#### Your objective
Your answer needs to include each line of the records in which the string "security" can be found.

========

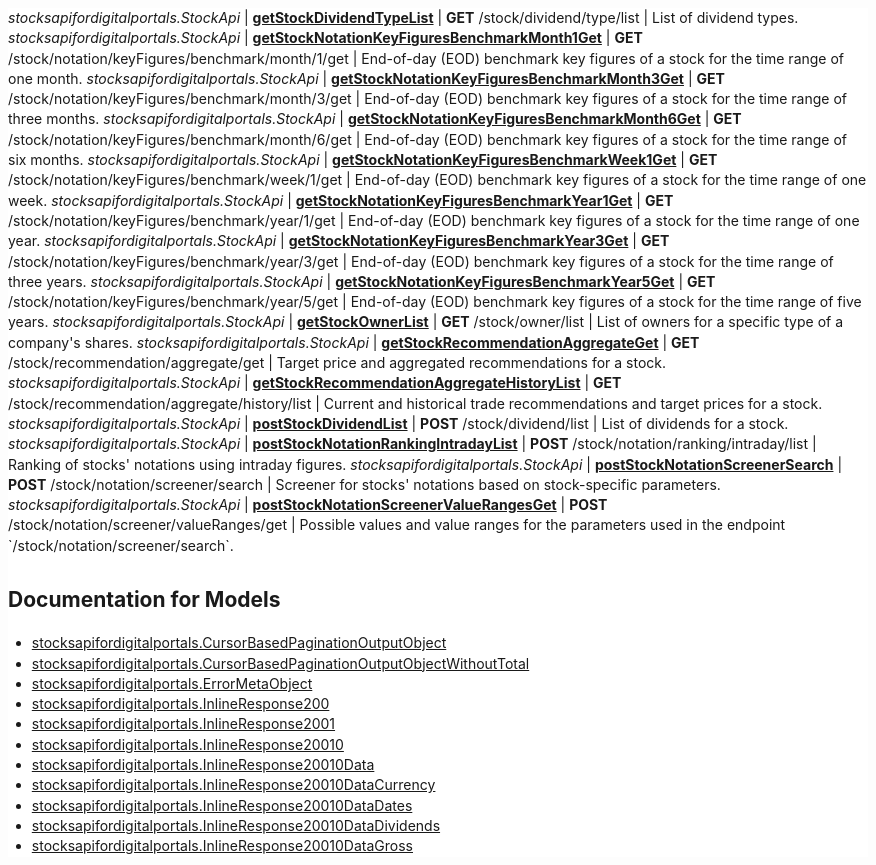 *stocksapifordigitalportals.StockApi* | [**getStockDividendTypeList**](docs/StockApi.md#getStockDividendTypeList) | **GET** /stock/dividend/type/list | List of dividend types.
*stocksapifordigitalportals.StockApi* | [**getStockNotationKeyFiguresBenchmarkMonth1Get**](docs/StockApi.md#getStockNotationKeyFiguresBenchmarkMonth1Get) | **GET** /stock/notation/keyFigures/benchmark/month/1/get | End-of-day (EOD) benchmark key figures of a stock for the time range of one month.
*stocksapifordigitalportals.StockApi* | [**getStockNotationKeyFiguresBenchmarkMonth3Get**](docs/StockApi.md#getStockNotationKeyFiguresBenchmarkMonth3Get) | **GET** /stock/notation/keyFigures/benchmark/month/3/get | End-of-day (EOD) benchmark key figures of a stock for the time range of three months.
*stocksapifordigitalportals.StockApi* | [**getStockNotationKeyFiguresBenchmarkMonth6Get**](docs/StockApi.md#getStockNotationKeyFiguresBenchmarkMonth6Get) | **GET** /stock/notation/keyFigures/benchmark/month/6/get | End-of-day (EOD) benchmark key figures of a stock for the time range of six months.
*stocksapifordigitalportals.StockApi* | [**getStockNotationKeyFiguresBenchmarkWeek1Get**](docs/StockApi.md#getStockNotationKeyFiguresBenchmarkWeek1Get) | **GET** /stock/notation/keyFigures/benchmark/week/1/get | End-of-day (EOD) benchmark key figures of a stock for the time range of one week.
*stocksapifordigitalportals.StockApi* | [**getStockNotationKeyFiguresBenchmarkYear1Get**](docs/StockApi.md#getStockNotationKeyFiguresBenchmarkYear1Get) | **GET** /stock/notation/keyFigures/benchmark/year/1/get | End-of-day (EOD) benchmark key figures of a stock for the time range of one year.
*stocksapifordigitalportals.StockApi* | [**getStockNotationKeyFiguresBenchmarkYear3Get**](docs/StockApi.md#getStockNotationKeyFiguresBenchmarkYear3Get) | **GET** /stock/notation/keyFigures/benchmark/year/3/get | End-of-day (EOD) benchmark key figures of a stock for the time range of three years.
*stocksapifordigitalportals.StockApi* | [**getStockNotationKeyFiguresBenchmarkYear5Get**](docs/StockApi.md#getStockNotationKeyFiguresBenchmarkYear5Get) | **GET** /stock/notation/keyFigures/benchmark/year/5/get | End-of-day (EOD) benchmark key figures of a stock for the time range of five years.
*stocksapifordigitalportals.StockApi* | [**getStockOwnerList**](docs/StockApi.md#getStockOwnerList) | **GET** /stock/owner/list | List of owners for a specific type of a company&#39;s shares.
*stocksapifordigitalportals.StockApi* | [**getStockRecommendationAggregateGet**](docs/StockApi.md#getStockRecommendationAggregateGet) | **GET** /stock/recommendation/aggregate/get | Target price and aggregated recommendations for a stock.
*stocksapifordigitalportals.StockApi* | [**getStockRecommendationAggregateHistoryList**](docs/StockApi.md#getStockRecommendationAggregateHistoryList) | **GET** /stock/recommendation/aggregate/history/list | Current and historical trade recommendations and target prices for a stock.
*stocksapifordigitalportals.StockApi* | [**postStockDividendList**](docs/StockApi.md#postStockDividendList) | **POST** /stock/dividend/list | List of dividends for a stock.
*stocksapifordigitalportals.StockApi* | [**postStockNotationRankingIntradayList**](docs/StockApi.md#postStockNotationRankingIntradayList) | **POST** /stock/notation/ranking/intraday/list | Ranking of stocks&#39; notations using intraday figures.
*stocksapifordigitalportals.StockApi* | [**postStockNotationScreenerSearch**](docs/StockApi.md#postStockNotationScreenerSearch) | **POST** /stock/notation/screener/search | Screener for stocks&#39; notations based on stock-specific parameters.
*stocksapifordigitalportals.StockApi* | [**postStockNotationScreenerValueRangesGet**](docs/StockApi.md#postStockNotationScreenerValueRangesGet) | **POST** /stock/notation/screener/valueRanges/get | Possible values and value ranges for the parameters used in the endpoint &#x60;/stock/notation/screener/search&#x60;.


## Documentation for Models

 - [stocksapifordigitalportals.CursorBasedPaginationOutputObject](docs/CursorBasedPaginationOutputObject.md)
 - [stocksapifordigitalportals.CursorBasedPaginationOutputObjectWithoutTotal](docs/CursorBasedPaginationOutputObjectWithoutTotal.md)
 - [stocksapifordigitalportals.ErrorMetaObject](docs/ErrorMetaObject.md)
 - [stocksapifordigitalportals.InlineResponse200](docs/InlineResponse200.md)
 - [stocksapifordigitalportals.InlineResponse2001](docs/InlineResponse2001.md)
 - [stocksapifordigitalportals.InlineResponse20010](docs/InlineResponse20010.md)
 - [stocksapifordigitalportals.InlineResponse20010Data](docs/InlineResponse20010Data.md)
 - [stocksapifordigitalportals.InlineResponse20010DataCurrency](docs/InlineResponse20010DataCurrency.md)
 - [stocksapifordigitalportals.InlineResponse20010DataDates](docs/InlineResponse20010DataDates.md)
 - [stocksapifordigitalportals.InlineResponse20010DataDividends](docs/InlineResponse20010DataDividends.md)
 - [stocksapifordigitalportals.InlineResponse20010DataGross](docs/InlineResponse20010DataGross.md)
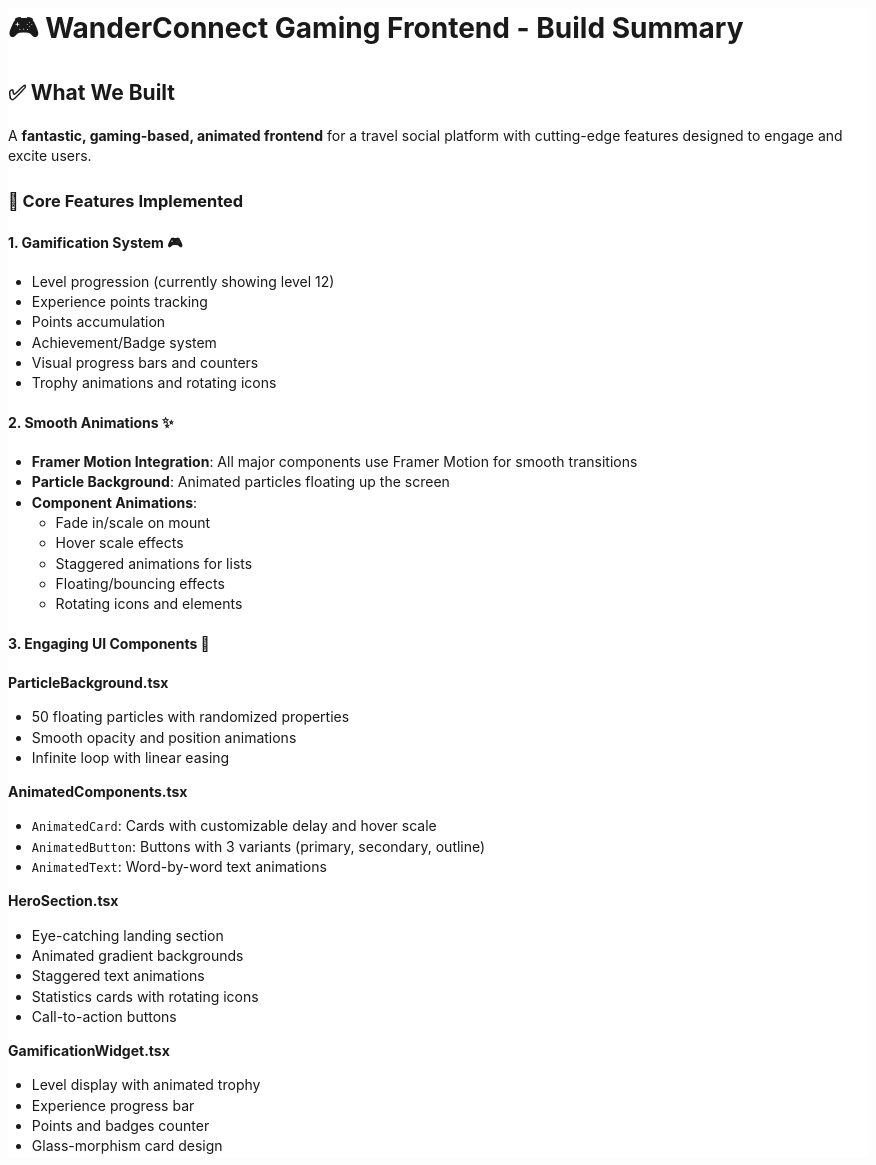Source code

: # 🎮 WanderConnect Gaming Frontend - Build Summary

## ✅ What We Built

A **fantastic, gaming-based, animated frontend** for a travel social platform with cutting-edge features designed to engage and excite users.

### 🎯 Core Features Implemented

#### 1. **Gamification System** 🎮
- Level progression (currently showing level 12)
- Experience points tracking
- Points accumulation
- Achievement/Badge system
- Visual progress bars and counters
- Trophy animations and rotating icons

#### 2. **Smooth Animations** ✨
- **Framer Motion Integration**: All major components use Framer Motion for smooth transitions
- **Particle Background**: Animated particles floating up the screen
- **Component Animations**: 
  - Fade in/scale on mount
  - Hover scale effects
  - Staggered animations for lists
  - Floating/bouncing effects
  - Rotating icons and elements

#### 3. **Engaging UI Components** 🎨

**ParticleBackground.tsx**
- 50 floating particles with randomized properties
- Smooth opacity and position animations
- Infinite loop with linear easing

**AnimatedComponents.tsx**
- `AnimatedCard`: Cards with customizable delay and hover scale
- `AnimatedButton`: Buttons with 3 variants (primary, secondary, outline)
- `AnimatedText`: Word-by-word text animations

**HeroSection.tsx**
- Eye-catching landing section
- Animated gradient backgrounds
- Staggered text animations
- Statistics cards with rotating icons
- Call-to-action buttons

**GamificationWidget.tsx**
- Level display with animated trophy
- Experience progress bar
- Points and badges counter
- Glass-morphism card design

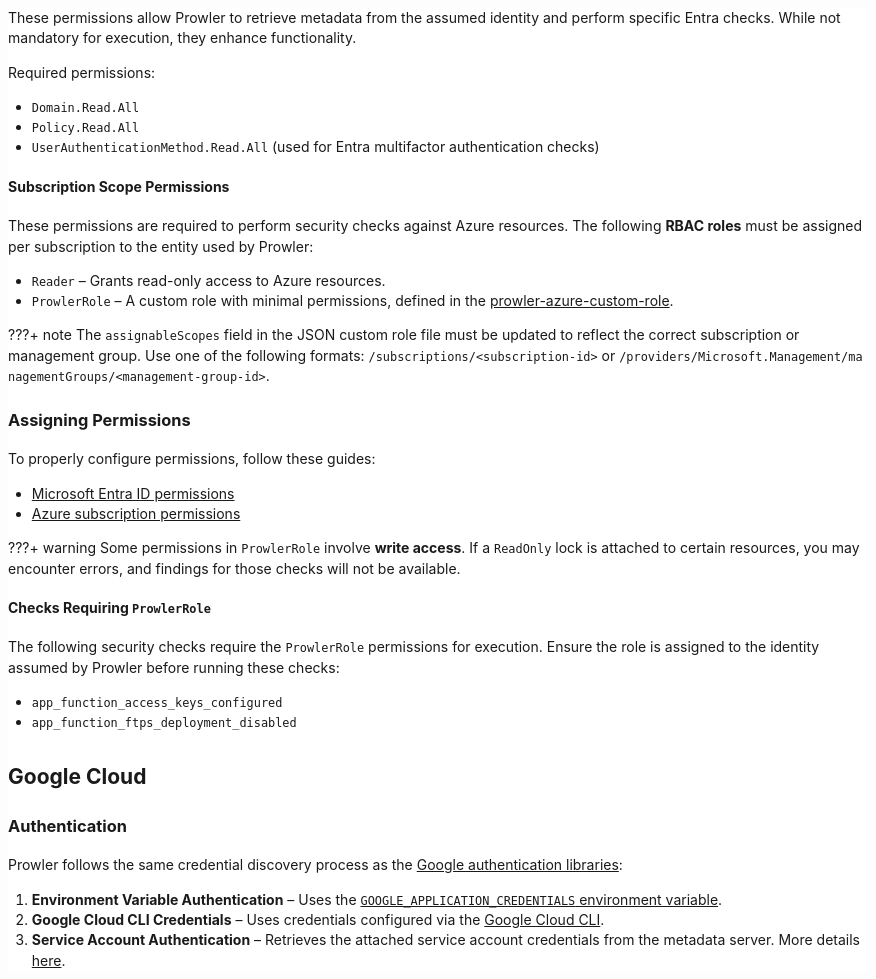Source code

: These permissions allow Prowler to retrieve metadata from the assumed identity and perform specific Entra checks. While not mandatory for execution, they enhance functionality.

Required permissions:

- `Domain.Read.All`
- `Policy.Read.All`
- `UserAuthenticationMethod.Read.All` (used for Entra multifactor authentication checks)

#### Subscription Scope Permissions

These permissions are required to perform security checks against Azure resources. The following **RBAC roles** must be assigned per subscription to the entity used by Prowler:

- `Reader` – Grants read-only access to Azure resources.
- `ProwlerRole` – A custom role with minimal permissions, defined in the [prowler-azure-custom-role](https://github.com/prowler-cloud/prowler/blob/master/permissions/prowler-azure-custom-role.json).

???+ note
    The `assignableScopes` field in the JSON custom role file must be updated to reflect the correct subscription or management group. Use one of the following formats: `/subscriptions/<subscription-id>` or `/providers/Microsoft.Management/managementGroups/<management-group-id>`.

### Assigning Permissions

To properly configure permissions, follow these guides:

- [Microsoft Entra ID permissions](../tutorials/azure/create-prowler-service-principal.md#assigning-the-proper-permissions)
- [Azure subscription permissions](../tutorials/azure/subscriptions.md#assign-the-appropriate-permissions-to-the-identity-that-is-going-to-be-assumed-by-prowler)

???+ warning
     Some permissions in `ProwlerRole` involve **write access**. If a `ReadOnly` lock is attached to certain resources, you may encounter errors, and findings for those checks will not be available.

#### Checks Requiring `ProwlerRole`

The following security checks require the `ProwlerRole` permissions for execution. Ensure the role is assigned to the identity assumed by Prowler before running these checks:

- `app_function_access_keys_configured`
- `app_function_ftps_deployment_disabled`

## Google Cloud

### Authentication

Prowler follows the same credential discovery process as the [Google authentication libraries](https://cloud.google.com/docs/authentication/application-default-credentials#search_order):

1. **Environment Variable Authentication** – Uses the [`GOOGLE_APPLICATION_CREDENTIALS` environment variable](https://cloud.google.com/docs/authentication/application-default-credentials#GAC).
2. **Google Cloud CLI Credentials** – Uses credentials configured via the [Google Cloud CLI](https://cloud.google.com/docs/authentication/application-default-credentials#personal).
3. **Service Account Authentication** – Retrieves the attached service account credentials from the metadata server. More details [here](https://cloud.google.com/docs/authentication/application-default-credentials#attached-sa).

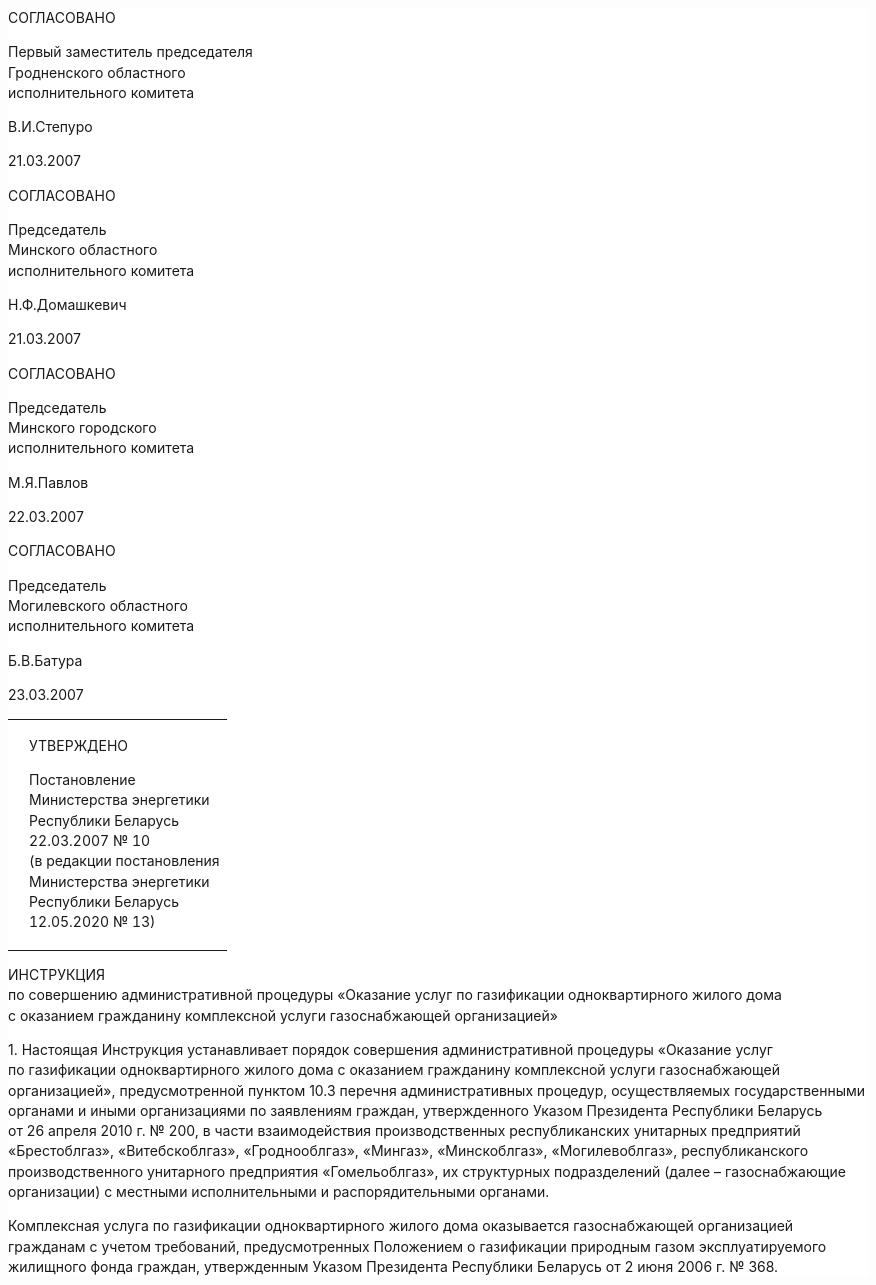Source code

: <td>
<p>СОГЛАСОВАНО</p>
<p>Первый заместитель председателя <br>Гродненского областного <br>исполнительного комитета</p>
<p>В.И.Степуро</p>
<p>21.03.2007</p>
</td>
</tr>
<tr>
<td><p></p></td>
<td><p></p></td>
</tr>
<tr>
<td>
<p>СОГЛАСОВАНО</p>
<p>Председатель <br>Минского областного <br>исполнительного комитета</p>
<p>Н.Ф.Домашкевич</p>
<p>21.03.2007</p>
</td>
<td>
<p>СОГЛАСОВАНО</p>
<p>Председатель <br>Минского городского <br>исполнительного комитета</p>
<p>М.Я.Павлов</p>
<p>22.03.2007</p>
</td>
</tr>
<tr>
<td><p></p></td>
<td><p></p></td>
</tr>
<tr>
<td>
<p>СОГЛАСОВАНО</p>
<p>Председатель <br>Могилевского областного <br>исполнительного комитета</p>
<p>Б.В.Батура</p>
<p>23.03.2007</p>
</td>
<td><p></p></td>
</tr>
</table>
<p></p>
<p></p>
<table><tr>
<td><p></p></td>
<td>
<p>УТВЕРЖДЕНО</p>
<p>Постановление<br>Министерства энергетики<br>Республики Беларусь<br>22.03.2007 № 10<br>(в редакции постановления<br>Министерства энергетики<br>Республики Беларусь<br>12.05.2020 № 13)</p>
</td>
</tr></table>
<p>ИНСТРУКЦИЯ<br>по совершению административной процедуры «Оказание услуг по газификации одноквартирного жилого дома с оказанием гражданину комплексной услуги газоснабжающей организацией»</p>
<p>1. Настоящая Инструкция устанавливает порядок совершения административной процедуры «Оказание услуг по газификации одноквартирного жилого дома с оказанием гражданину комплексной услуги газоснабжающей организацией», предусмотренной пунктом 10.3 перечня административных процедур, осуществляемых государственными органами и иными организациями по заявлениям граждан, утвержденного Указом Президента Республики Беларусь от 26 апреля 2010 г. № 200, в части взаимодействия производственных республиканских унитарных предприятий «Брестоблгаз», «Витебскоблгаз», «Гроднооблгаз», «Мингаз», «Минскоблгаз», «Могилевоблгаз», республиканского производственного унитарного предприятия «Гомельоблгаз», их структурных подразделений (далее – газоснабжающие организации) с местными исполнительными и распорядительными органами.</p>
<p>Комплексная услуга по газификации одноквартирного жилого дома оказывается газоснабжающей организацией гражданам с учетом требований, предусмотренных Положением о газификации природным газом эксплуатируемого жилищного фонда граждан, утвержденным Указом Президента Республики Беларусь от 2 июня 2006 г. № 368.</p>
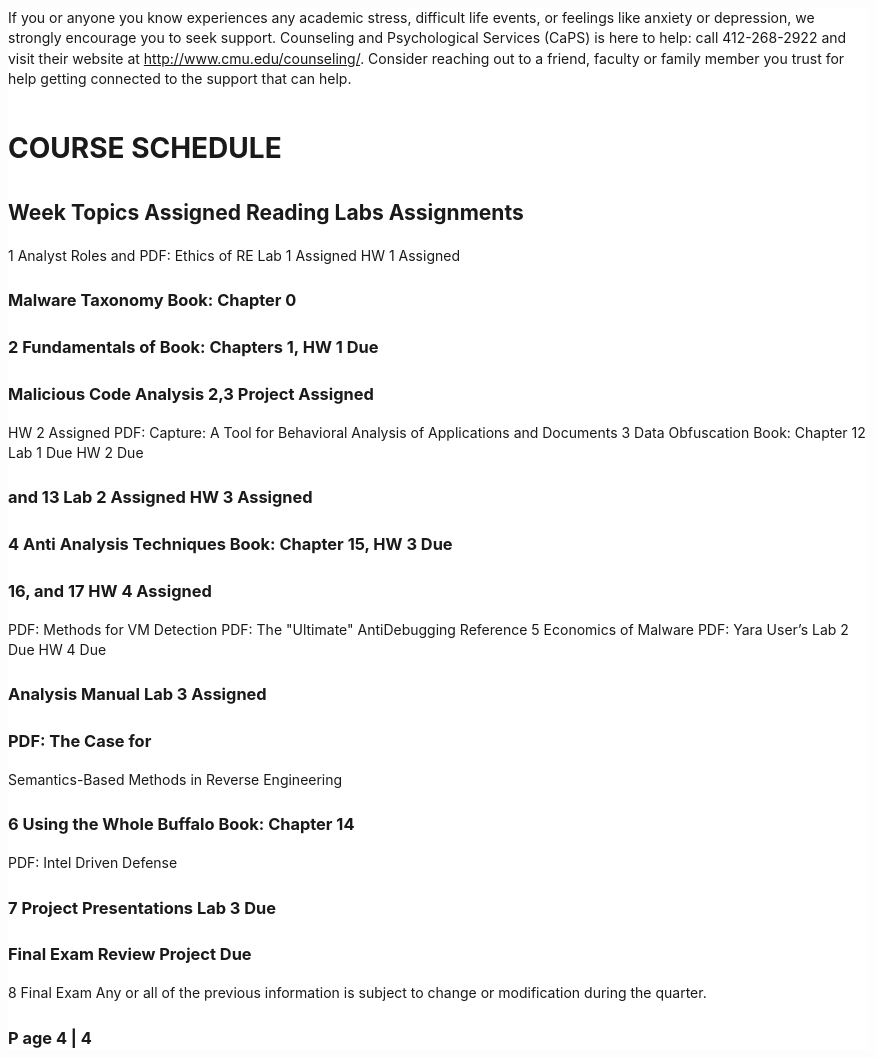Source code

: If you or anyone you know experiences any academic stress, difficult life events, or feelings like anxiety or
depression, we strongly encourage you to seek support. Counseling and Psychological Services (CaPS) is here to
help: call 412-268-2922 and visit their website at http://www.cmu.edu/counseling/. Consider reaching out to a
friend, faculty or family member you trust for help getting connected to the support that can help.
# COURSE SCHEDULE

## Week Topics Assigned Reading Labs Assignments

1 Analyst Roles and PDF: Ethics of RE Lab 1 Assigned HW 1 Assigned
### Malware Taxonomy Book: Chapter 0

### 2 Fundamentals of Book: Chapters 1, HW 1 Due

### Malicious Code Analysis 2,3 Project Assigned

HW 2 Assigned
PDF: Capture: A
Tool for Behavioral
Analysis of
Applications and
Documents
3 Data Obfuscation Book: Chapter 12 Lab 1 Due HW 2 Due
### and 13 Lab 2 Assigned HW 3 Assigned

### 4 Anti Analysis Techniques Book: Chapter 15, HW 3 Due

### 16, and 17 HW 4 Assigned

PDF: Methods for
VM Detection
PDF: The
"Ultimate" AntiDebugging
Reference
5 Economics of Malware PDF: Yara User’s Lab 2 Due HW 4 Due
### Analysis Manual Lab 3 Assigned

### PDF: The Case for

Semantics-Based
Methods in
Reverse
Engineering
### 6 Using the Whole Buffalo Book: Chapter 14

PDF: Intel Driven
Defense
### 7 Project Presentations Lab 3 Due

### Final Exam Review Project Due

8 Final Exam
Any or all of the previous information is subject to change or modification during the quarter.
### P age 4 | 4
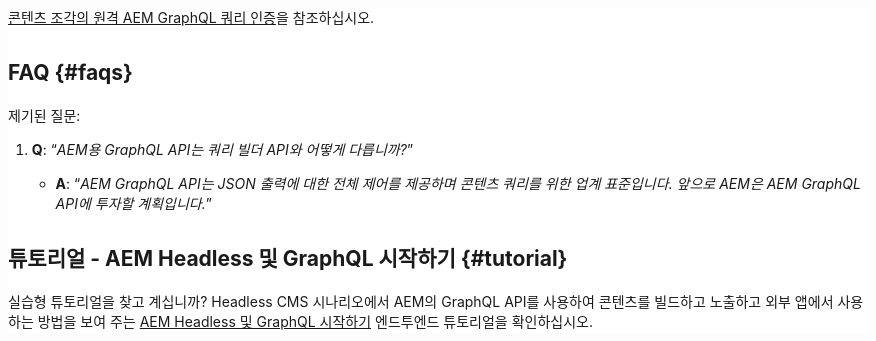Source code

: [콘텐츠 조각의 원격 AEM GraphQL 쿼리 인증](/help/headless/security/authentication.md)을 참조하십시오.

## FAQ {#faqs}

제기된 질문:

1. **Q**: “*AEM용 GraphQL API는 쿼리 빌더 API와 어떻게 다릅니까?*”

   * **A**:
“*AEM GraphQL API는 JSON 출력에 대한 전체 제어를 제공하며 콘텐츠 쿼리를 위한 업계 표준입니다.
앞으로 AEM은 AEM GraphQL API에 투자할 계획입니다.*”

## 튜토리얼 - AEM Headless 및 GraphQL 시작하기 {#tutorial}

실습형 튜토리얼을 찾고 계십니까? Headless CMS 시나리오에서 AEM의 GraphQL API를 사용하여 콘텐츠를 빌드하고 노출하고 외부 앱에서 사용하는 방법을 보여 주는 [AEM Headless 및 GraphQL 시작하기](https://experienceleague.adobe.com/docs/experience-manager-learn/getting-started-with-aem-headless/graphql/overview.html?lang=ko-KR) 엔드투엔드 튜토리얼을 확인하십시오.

========

#### Expected answer
These permissions are required to perform security checks against Azure resources. The following **RBAC roles** must be assigned per subscription to the entity used by Prowler:
The following security checks require the `ProwlerRole` permissions for execution. Ensure the role is assigned to the identity assumed by Prowler before running these checks:
: [콘텐츠 조각의 원격 AEM GraphQL 쿼리 인증](/help/headless/security/authentication.md)을 참조하십시오.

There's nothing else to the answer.